= Cine-Allianz =

German film company

Cine-Allianz Tonfilm was a German film production company established in 1932 by Arnold Pressburger and Gregor Rabinovitch. The company specialised in co-productions targeted at international markets, and enjoyed immediate success during the final year of the Weimar Republic. During the Nazi era the company's Jewish owners came under increasing pressure from the government and their property was expropriated. They were forced into exile, while Cine-Allianz continued to produce films under the Nazi regime until its merger with UFA in 1942.

Rabinovitch went into exile in France where he set up a fresh production company also named Cine-Allianz which produced films such as I Was an Adventuress (1938) and Beating Heart (1940).

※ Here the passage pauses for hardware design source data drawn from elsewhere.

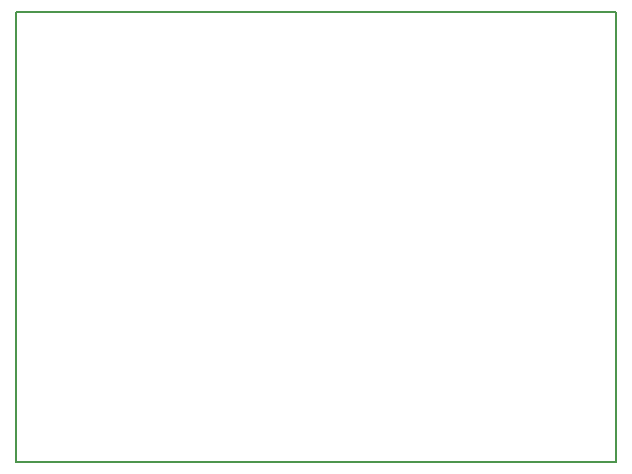
<source format=gbr>
G04 #@! TF.GenerationSoftware,KiCad,Pcbnew,5.0.0+dfsg1-2*
G04 #@! TF.CreationDate,2019-11-12T11:48:30+01:00*
G04 #@! TF.ProjectId,project1,70726F6A656374312E6B696361645F70,rev?*
G04 #@! TF.SameCoordinates,Original*
G04 #@! TF.FileFunction,Profile,NP*
%FSLAX46Y46*%
G04 Gerber Fmt 4.6, Leading zero omitted, Abs format (unit mm)*
G04 Created by KiCad (PCBNEW 5.0.0+dfsg1-2) date Tue Nov 12 11:48:30 2019*
%MOMM*%
%LPD*%
G01*
G04 APERTURE LIST*
%ADD10C,0.150000*%
G04 APERTURE END LIST*
D10*
X114300000Y-111760000D02*
X114300000Y-73660000D01*
X165100000Y-111760000D02*
X114300000Y-111760000D01*
X165100000Y-73660000D02*
X165100000Y-111760000D01*
X114300000Y-73660000D02*
X165100000Y-73660000D01*
M02*

</source>
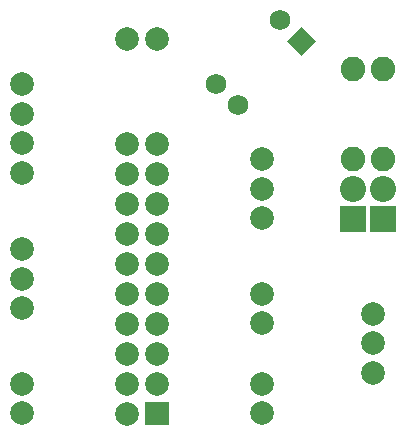
<source format=gts>
G04 Layer: TopSolderMaskLayer*
G04 EasyEDA v6.2.46, 2019-10-16T13:26:15+01:00*
G04 ae079d8acce342fb8db977bfef0d72cc,7d8c45e2f626414c9c496ba5291ef857,10*
G04 Gerber Generator version 0.2*
G04 Scale: 100 percent, Rotated: No, Reflected: No *
G04 Dimensions in millimeters *
G04 leading zeros omitted , absolute positions ,3 integer and 3 decimal *
%FSLAX33Y33*%
%MOMM*%
G90*
G71D02*

%ADD24C,1.727200*%
%ADD25C,2.082800*%
%ADD26C,2.003196*%
%ADD29C,2.203196*%

%LPD*%
G36*
G01X32166Y37700D02*
G01X30944Y38921D01*
G01X32166Y40143D01*
G01X33388Y38921D01*
G01X32166Y37700D01*
G37*
G54D24*
G01X30371Y40718D03*
G01X24982Y35329D03*
G01X26778Y33533D03*
G54D25*
G01X39116Y28998D03*
G01X39116Y36618D03*
G01X36576Y28998D03*
G01X36576Y36618D03*
G54D26*
G01X38227Y10876D03*
G01X38227Y13378D03*
G01X38227Y15877D03*
G01X28829Y23957D03*
G01X28829Y26459D03*
G01X28829Y28958D03*
G36*
G01X18938Y6407D02*
G01X18938Y8408D01*
G01X20939Y8408D01*
G01X20939Y6407D01*
G01X18938Y6407D01*
G37*
G01X17399Y7408D03*
G01X19939Y9948D03*
G01X17399Y9948D03*
G01X19939Y12488D03*
G01X17399Y12488D03*
G01X19939Y15028D03*
G01X17399Y15028D03*
G01X19939Y17568D03*
G01X17399Y17568D03*
G01X19939Y20108D03*
G01X17399Y20108D03*
G01X19939Y22648D03*
G01X17399Y22648D03*
G01X19939Y25188D03*
G01X17399Y25188D03*
G01X19939Y27728D03*
G01X17399Y27728D03*
G01X19939Y30268D03*
G01X17399Y30268D03*
G01X17418Y39158D03*
G01X19919Y39158D03*
G36*
G01X38013Y22815D02*
G01X38013Y25020D01*
G01X40218Y25020D01*
G01X40218Y22815D01*
G01X38013Y22815D01*
G37*
G54D29*
G01X39116Y26458D03*
G36*
G01X35473Y22815D02*
G01X35473Y25020D01*
G01X37678Y25020D01*
G01X37678Y22815D01*
G01X35473Y22815D01*
G37*
G01X36576Y26458D03*
G54D26*
G01X8510Y16337D03*
G01X8510Y18839D03*
G01X8510Y21338D03*
G01X28830Y9928D03*
G01X28830Y7427D03*
G01X28830Y17548D03*
G01X28830Y15047D03*
G01X8510Y7427D03*
G01X8510Y9928D03*
G01X8510Y27787D03*
G01X8510Y30289D03*
G01X8510Y32788D03*
G01X8510Y35288D03*
M00*
M02*

</source>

The 1951 West German film The Lost One was partly financed by money received as post-war compensation for the loss of Cine-Allianz.

==Selected filmography==
- My Cousin from Warsaw (1931)
- Tell Me Tonight (1932)
- One Night's Song (1933)
- A Song for You (1933)
- So Ended a Great Love (1934)
- I Love All the Women (1935)
- The Merry Wives (1936)
- Tomfoolery (1936)
- The Impossible Woman (1936)
- Mystery About Beate (1938)
- Secret Mission (1938)
- Marriage in Small Doses (1939)
- Six Days of Leave (1941)

==Bibliography==
- Gerd Gemünden. Continental Strangers: German Exile Cinema, 1933-1951. Columbia University Press, 2014.